Solutions (so sensible that they are guaranteed political suicide):
1. A carbon tax, starting off modest, but with a growth escalator built in and known in advance to assist planning of transition.
Note: Since we know the economy did ok with oil priced double what it is now, the carbon tax need not start out so modest. It could be adaptive, so that for example retail gasoline prices are made roughly what they just were over the last 5 years (average), as a starting point for the tax to kick off system-transition investments.
Carbon trading is not a viable option. A simple at-source carbon tax is more effective and more transparent. Carbon trading is too easily gamed by accountants at the expense of physical reality. e.g. giving you credit for the forest you haven't chopped down yet (how nice of you) so that I can continue to burn more coal.
2.One third of proceeds of carbon tax used to reduce income tax, to keep the economy stimulated.
3. One third of carbon tax revenue used to fund R&D into bleeding-edge alternative energy and transportation technologies.
e.g. better PV, better batteries, hyperloop, magnetized target fusion, thorium, novel grid-scale energy storage, smart-grid, superconducting supergrid
4. One third of carbon tax revenue used to fund non-fossil-fuel infrastructure projects with current technology. Examples:
a) Rapid transit
b) High-speed rail links
c) Energy-efficient building technology (LEED, Passivhaus) - regulations for all new construction, and subsidies
d) Geothermal Energy Projects.
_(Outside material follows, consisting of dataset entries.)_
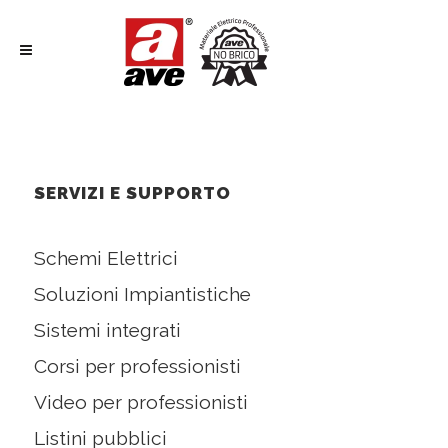
SERVIZI E SUPPORTO
Schemi Elettrici
Soluzioni Impiantistiche
Sistemi integrati
Corsi per professionisti
Video per professionisti
Listini pubblici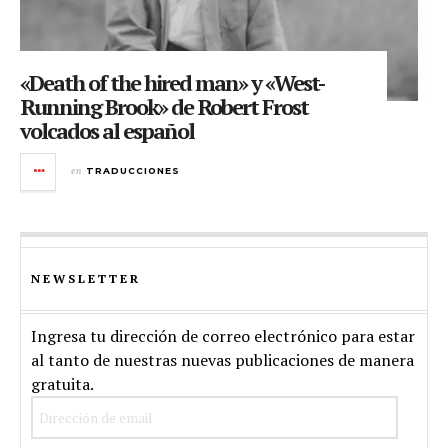
«Death of the hired man» y «West-
Running Brook» de Robert Frost
volcados al español
en
TRADUCCIONES
NEWSLETTER
Ingresa tu dirección de correo electrónico para estar
al tanto de nuestras nuevas publicaciones de manera
gratuita.
Dirección
de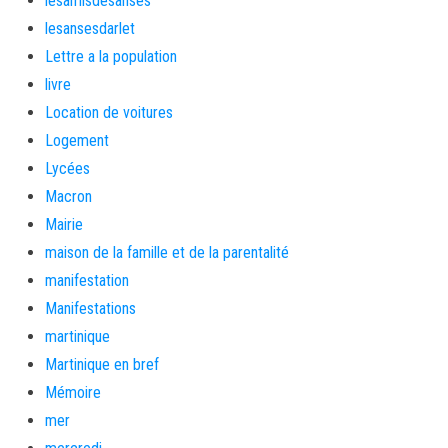
lesamisdesanses
lesansesdarlet
Lettre a la population
livre
Location de voitures
Logement
Lycées
Macron
Mairie
maison de la famille et de la parentalité
manifestation
Manifestations
martinique
Martinique en bref
Mémoire
mer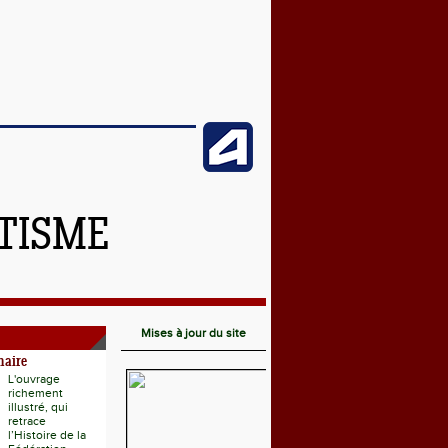
ÉTISME
Mises à jour du site
naire
L'ouvrage
richement
illustré, qui
retrace
l’Histoire de la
Redirect oil&gas industry drilling know-how and workers.
e) Significant feed-in tariffs for clean renewables (as done previously in Germany)
f) Other incentives for solar farms and solar thermal plants with molten-salt energy storage
f) Other incentives for residential PV and solar water heating
g) Deployment of grid-scale storage initially using existing technologies including Li-ion and sodium sulphur batteries, pumped hydro, underground pumped hydro.
h) Addition of long-distance HVDC power transmission lines long enough to cross weather systems. Encourages wind power and solar by evening out intermittency.
i) Expanded subsidy of electric vehicle purchase.